De son côté, la seconde requérante, considérait qu’en ne prévoyant pas que patient faisant l’objet d’une mesure d’isolement ou de contention est systématiquement assisté par un avocat lors du contrôle de cette mesure par le juge, le même article violait les droits de la défense, la liberté individuelle, et étaient entachées d’incompétence négative dans des conditions affectant ces exigences constitutionnelles.

Les Sages confrontent dans un premier temps l’absence d’information immédiate du patient de son droit de demander la mainlevée de la mesure au droit à un recours juridictionnel effectif, résultant de l’article 16 de la Déclaration des droits de l’Homme et du citoyen de 1789 (DDHC).

Ils estiment que si l’article L.3222-5-1 ne prévoit certes pas l’information immédiate du patient de son droit de demander la mainlevée de la décision de placement en isolement ou sous contention dont il fait l’objet, il ne méconnait pas pour autant le droit à un recours juridictionnel effectif, « compte tenu de l’ensemble des voies de droit ouvertes et du contrôle exercé par le juge judiciaire ». En effet, ainsi que le souligne le Conseil :
– l’article L.3211-12 du CSP prévoit que le patient concerné ainsi que les personnes susceptibles d’agir dans son intérêt peuvent saisir à tout moment le JLD d’une demande de mainlevée ;
– lors du premier renouvellement des mesures par le médecin, le directeur de l’établissement doit en informer sans délai le JLD qui peut à tout moment se saisir d’office pour y mettre fin, et en cas de renouvellement rendu nécessaire par l’état de santé du patient, il doit obligatoirement être saisi ;
– le patient peut exercer une action en responsabilité devant les juridictions compétentes pour obtenir réparation du préjudice résultant d’un placement irrégulier en isolement ou sous contention ou des conditions dans lesquelles s’est déroulée cette mesure.

Le Conseil constitutionnel écarte dans un second temps le grief tiré de la méconnaissance des droits de la défense, également protégés par l’article 16 de la DDHC.

Il considère d’abord que l’absence de notification au patient de son droit à l’assistance d’un avocat ne peut être contestée sur le fondement de l’article 16 de la DDHC.
En effet, si les mesures d’isolement et de contention constituent bien une privation de liberté, elles visent uniquement à « prévenir un dommage immédiat ou imminent pour le patient ou autrui » et ne relèvent donc pas d’une procédure de recherche d’auteurs d’infractions, pas plus qu’elles ne constituent une sanction ayant le caractère d’une punition.

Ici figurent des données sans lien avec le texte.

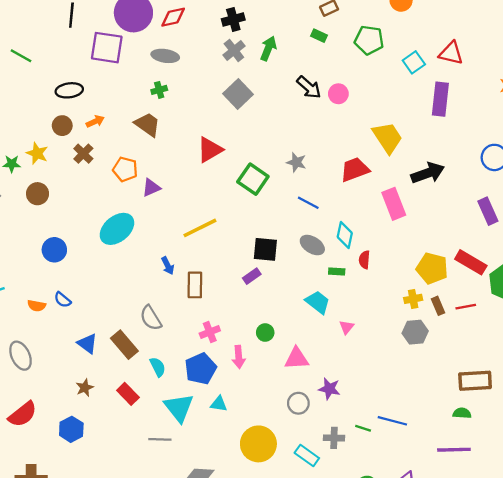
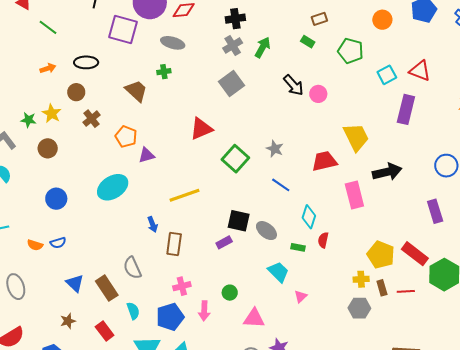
orange arrow: (95, 121) -> (48, 68), moved
brown trapezoid: (147, 124) -> (136, 91), moved
gray ellipse: (312, 245) -> (266, 231), moved
blue semicircle: (63, 300) -> (58, 243), turned -63

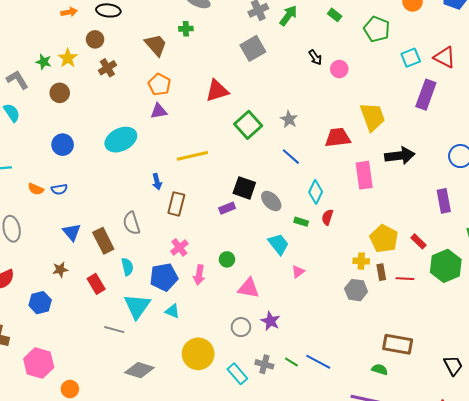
black arrow: (294, 85) -> (315, 57), size x0.7
orange pentagon: (126, 137) -> (159, 84), moved
red rectangle: (415, 254) -> (418, 241), size x0.6
pink cross: (182, 286) -> (179, 247), turned -30

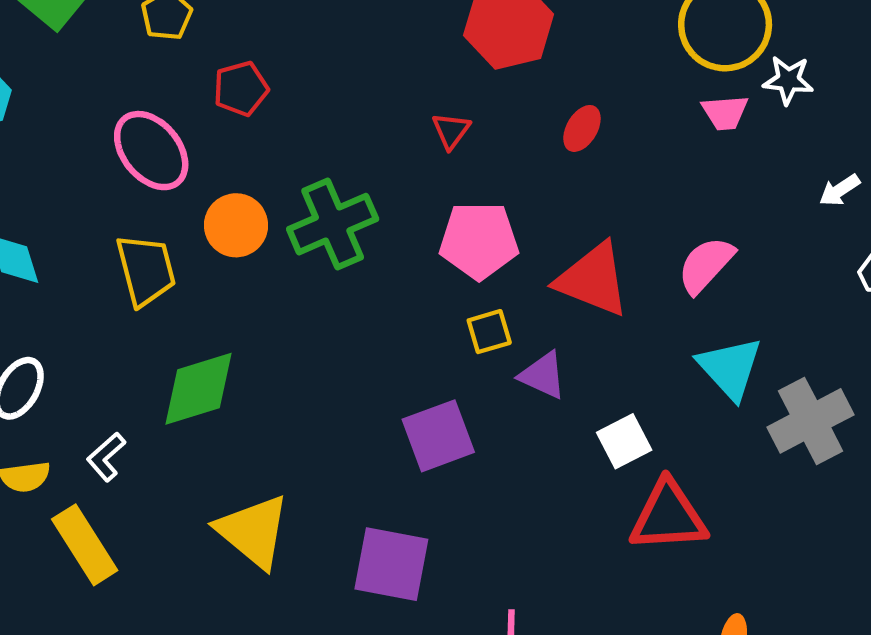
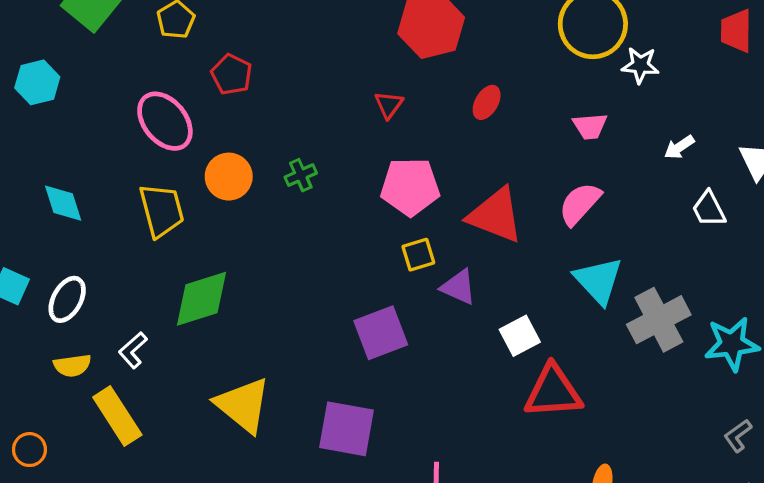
red pentagon: (241, 89) -> (232, 74), turned -30
pink trapezoid: (725, 112) -> (590, 126), moved
green cross: (333, 224) -> (301, 175), size x0.5

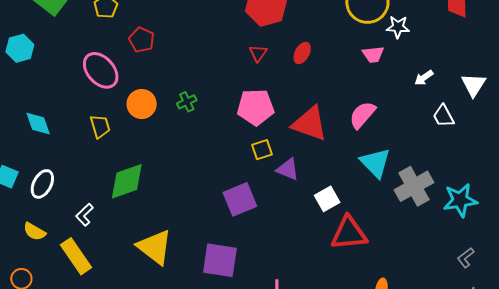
red triangle: (389, 105) -> (258, 53), moved
pink trapezoid: (590, 126) -> (373, 54), moved
yellow trapezoid: (162, 210) -> (100, 126), size x0.7
yellow semicircle: (72, 365) -> (34, 232), moved, turned 40

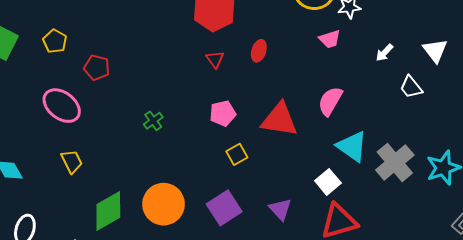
orange circle: (142, 104) -> (163, 204), moved, size x1.4
pink pentagon: (256, 107) -> (223, 113), size x0.7
purple triangle: (288, 169) -> (280, 209), moved, turned 35
white square: (327, 199) -> (328, 182), moved

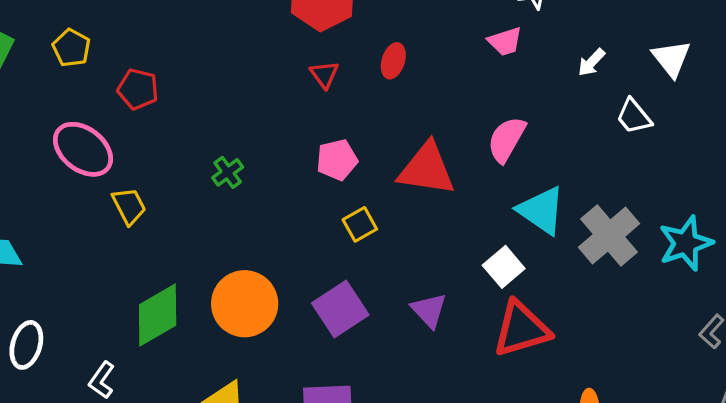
yellow trapezoid: (72, 161) -> (129, 206), moved

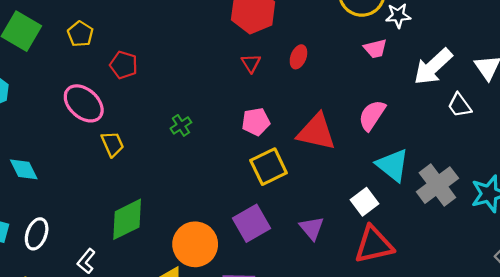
white arrow: (591, 62) -> (433, 67), size x2.0
yellow square: (360, 224) -> (269, 167), size x1.6
orange circle: (245, 304) -> (195, 244), moved

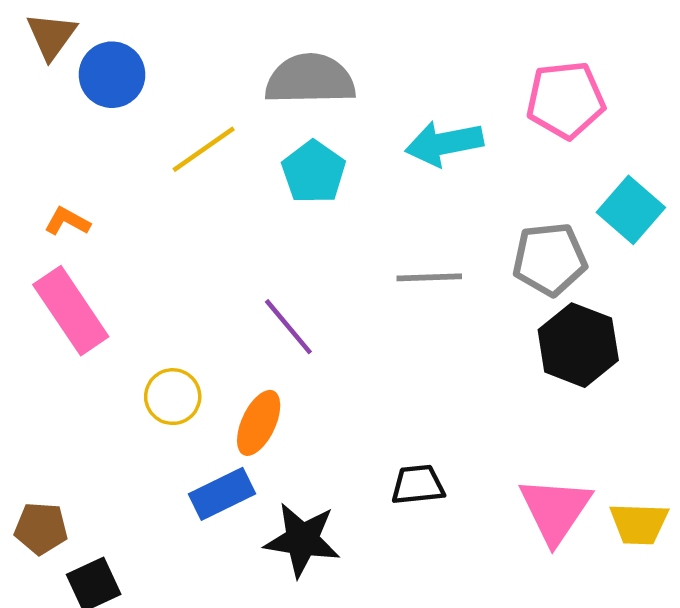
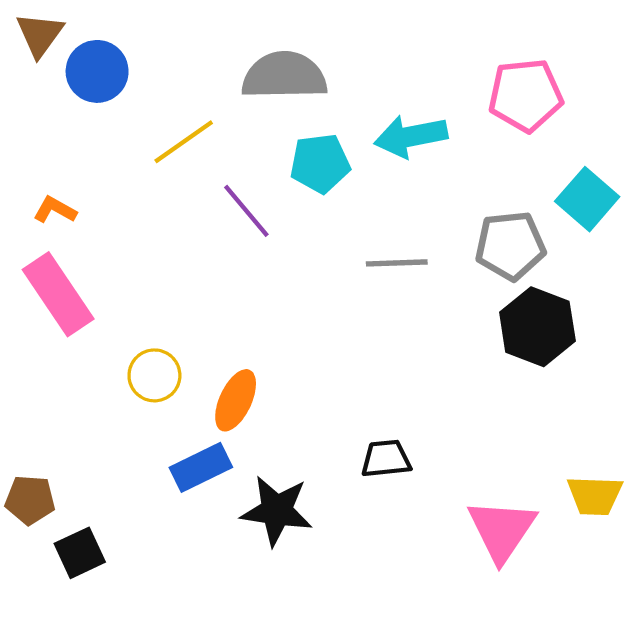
cyan pentagon: (314, 172) -> (320, 163), moved, turned 30
purple line: (288, 327) -> (246, 211), moved
pink triangle: (555, 510) -> (502, 530), moved

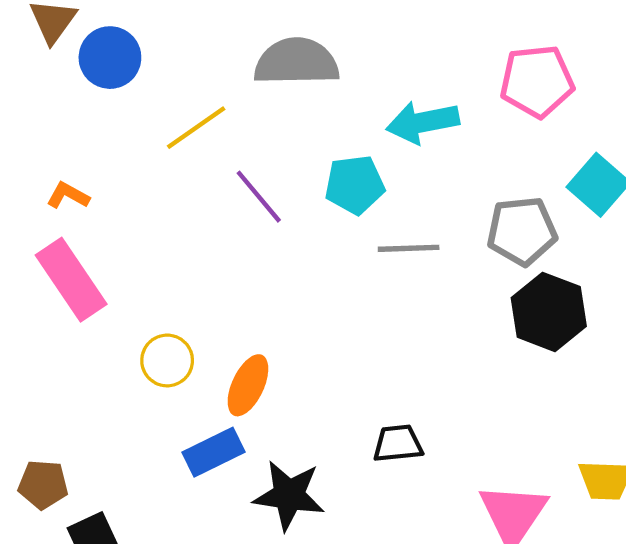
cyan pentagon: (320, 163) -> (355, 185), moved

Le Conseil constitutionnel décide ensuite de ne pas examiner l’argument selon lequel l’absence d’assistance ou de représentation obligatoire du patient par un avocat méconnaitrait les droits de la défense, dès lors que « les conditions dans lesquelles un patient est assisté ou représenté par un avocat devant le juge des libertés et de la détention saisi d’une demande de mainlevée d’une mesure d’isolement ou de contention sont prévues par l’article L. 3211-12-2 du code de la santé publique », disposition dont il n’était nullement saisi.

Le Conseil considère en outre que les dispositions contestées ne sont pas entachées d’incompétence négative, ne méconnaissent pas le principe de sauvegarde de la dignité humaine, ni la liberté d’aller et venir, le droit à un procès équitable ou les exigences de l’article 66 de la Constitution.

En conséquence, les deux premières phrases du paragraphe I de l’article L.3222-5-1 du CSP sont déclarées conformes à la Constitution et les dispositions issues de la réforme de 2022 peuvent ainsi demeurent inchangées.

Une occasion ici pour les Sages de rappeler que l’isolement et la contention ne peuvent être assimilées à des sanctions. Et si les droits du patient doivent être rigoureusement observés et scrupuleusement protégés, ce dernier ne saurait pour autant être considéré comme un détenu.